Şimdiki Ürdün Kralı 2. Abdullah kalkmış; İslam Devletinin Ürdünlü hain pilotunu yakarak cezalandırması akabinde “acımasız bir savaş başlatacağını” uluyor. Ulan köpek, senin her yerin savaş olsa dahi, kendilerini Allah’a adamış cihad ehlinin karşısında durabilir misin? Büyük dedesi, dedesi ve babası nasıl haçlı-siyonistlere köpeklik yapmış bir hainse, kendisi de ihaneti devam ettiren bir köpektir!

Kanları, hayvan kanından bile daha adi ve ucuz olan kral diyor ki, “Ürdün hükümetinden bu katil gruba son darbeyi vurmasını istiyorum. Çünkü Muaz’ın kanı bu kadar ucuz değil. Hükümetin ve İslam âleminin bu olanlar karşısında birleşip, onlara gereken cezayı vermesini istiyorum. Bu yaptıkları ne İslam ile ve ne de başka hiçbir insani değerle bağdaşıyor. İslam âleminden, Ürdün’den ve koalisyondan bu teröristleri ortadan kaldırmasını istiyorum."

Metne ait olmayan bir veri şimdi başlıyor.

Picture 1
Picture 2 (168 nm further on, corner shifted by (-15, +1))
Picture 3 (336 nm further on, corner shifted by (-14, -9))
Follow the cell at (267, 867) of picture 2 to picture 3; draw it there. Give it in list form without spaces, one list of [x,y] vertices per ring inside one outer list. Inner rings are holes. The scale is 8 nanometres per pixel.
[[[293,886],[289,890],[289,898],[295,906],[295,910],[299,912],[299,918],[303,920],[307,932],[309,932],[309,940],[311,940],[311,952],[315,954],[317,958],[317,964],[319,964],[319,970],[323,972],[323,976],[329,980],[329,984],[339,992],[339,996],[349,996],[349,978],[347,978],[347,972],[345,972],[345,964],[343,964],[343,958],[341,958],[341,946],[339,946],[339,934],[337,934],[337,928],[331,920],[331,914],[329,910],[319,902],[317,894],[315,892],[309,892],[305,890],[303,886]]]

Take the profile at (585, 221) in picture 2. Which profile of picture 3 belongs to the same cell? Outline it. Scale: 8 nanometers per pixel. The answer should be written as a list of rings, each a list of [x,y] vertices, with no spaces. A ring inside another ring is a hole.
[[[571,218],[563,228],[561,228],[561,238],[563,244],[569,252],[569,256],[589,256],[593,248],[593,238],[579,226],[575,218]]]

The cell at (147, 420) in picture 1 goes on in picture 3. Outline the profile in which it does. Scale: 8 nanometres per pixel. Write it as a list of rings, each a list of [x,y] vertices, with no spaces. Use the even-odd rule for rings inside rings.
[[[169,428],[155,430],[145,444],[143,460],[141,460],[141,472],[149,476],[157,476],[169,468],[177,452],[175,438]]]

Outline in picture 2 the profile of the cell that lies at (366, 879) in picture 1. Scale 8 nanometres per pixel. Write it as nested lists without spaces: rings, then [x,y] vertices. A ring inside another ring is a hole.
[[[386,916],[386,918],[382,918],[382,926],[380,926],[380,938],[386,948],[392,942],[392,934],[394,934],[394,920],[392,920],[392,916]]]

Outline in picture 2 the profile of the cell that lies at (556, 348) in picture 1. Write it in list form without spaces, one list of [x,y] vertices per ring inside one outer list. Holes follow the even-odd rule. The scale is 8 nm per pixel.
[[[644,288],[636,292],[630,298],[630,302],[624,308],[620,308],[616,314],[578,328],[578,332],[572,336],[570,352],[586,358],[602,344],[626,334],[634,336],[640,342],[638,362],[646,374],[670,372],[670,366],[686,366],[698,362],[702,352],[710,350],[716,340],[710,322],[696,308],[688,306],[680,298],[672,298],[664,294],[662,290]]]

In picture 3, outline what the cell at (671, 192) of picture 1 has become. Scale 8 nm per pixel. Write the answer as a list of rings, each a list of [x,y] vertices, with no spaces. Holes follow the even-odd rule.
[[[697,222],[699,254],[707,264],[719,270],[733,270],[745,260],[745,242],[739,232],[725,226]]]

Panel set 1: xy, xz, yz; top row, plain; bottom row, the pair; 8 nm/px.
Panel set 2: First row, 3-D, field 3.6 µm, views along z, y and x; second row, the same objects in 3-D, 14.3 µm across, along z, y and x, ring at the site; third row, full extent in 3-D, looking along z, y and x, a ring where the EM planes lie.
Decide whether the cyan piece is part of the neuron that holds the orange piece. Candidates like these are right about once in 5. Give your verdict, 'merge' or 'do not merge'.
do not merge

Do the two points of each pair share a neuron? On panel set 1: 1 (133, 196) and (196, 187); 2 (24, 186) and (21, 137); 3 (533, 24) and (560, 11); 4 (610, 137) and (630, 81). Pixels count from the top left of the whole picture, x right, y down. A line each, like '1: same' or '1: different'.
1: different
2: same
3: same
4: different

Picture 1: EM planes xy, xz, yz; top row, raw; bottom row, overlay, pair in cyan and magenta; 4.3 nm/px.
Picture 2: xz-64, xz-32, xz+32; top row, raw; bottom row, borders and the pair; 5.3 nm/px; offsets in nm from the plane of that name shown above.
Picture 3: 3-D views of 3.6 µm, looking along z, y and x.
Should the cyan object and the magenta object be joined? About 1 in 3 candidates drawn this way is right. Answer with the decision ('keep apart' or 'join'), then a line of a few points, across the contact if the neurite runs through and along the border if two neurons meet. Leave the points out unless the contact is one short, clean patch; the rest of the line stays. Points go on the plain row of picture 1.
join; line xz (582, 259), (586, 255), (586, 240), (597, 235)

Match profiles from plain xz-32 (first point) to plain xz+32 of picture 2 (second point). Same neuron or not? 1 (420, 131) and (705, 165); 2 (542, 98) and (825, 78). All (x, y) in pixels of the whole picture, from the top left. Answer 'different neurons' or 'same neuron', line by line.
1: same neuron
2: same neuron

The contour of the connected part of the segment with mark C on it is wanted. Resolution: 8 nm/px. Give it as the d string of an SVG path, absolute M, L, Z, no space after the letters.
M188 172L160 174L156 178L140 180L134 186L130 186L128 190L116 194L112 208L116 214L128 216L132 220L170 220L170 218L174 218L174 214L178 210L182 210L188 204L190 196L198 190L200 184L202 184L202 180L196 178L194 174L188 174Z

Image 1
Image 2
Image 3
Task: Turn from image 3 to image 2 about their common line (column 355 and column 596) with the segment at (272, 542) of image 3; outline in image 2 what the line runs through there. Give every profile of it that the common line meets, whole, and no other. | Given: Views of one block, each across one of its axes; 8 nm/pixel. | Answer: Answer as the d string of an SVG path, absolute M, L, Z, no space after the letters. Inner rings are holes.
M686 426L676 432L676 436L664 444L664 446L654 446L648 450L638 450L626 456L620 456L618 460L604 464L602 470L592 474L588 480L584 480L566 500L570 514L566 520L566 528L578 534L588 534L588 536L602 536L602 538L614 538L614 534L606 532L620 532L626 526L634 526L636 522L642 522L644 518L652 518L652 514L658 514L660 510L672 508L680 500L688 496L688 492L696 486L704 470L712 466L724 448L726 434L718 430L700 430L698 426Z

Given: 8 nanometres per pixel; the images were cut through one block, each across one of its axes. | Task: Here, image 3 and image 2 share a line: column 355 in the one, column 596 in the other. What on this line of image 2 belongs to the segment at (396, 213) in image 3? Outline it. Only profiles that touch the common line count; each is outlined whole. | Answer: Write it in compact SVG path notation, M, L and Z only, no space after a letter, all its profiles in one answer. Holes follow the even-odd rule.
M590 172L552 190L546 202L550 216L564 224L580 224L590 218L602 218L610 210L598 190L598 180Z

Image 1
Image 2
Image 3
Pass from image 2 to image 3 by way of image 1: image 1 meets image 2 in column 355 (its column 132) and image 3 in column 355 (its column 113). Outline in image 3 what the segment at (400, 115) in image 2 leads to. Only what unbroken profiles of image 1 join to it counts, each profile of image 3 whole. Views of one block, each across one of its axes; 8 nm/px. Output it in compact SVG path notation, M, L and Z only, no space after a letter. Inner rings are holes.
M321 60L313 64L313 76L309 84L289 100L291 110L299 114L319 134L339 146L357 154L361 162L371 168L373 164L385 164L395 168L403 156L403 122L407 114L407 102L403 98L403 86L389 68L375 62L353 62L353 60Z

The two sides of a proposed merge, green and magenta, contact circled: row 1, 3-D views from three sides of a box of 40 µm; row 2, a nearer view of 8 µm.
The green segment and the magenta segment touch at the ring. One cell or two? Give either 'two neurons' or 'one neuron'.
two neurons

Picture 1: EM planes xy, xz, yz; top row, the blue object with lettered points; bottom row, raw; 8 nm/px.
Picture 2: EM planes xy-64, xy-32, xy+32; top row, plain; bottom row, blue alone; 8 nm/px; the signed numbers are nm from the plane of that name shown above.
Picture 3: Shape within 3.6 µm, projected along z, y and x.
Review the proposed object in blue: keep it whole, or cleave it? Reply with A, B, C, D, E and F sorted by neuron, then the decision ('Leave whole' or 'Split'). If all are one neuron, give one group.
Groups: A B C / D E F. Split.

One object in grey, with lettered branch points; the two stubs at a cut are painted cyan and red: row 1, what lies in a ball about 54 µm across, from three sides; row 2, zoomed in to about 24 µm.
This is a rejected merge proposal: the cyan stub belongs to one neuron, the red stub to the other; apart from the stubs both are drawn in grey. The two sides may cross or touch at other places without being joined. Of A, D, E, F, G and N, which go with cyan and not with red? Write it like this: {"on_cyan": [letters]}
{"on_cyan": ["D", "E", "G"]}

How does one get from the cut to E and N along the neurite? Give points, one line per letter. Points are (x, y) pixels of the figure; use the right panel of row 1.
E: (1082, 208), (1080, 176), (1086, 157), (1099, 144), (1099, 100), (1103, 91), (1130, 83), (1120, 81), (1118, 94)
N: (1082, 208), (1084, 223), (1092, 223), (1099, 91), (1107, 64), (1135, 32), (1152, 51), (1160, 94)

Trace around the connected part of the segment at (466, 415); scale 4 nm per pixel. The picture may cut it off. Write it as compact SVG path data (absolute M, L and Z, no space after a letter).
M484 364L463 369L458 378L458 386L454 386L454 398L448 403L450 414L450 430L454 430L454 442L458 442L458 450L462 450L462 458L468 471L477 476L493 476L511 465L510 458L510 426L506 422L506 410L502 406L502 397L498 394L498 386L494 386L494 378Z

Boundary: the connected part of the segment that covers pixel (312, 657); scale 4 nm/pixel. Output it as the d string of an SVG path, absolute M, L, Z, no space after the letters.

Hain dedesi Şerif Hüseyin’de aynı ulumalarla Arapları provoke ederek Türklerin üzerine saldırtmış ve argüman olarak ne kullanmıştı biliyor musunuz; “Türklerin karınlarında sizin altınlarınız var.”  Şimdi hain torun 2. Abdullah, sanki İslam’mış gibi İslam âlemine seslenerek, kraliyetini kurtarma peşindedir. Kulu olduğu haçlı-siyonist efendileri kendisine yetmiyor mu ki, dedesi gibi Müslümanları birbirlerine kırdırmak istiyor? 

Allah’ın üzerine yemin ederim ki, kendisi de tıpkı pilotu gibi yakılarak can verecek ve Ürdün Kraliyet hanedanı ve işbirlikçilerinden bir teki geride kalmamak üzere tamamı kendi topraklarında yakılacaklardır. İdam ettikleri mücahidlerin şehadetleriyle sevinmesinler; zaten o muttakiler, Allah’a ulaşmak için geciktirilen idamlardan dolayı üzüntü duymaktaydılar. Dünyada bir kere yakılarak ölecekler ama ahirette ise hiç ölmeyip sürekli ateşin içinde kalacaklardır.

“Ateşten çıkmak isterler, fakat onlar oradan çıkacak değillerdir. Onlar için devamlı bir azap vardır.” Maide 37

1 yorum:

muratS dedi ki...

Ürdünün ve islam dünyasındaki diğer ürdünlerin (isminin Ürdün olmasına gerek yok) ne olduğunu gayet güzel ortaya koymuşsunuz.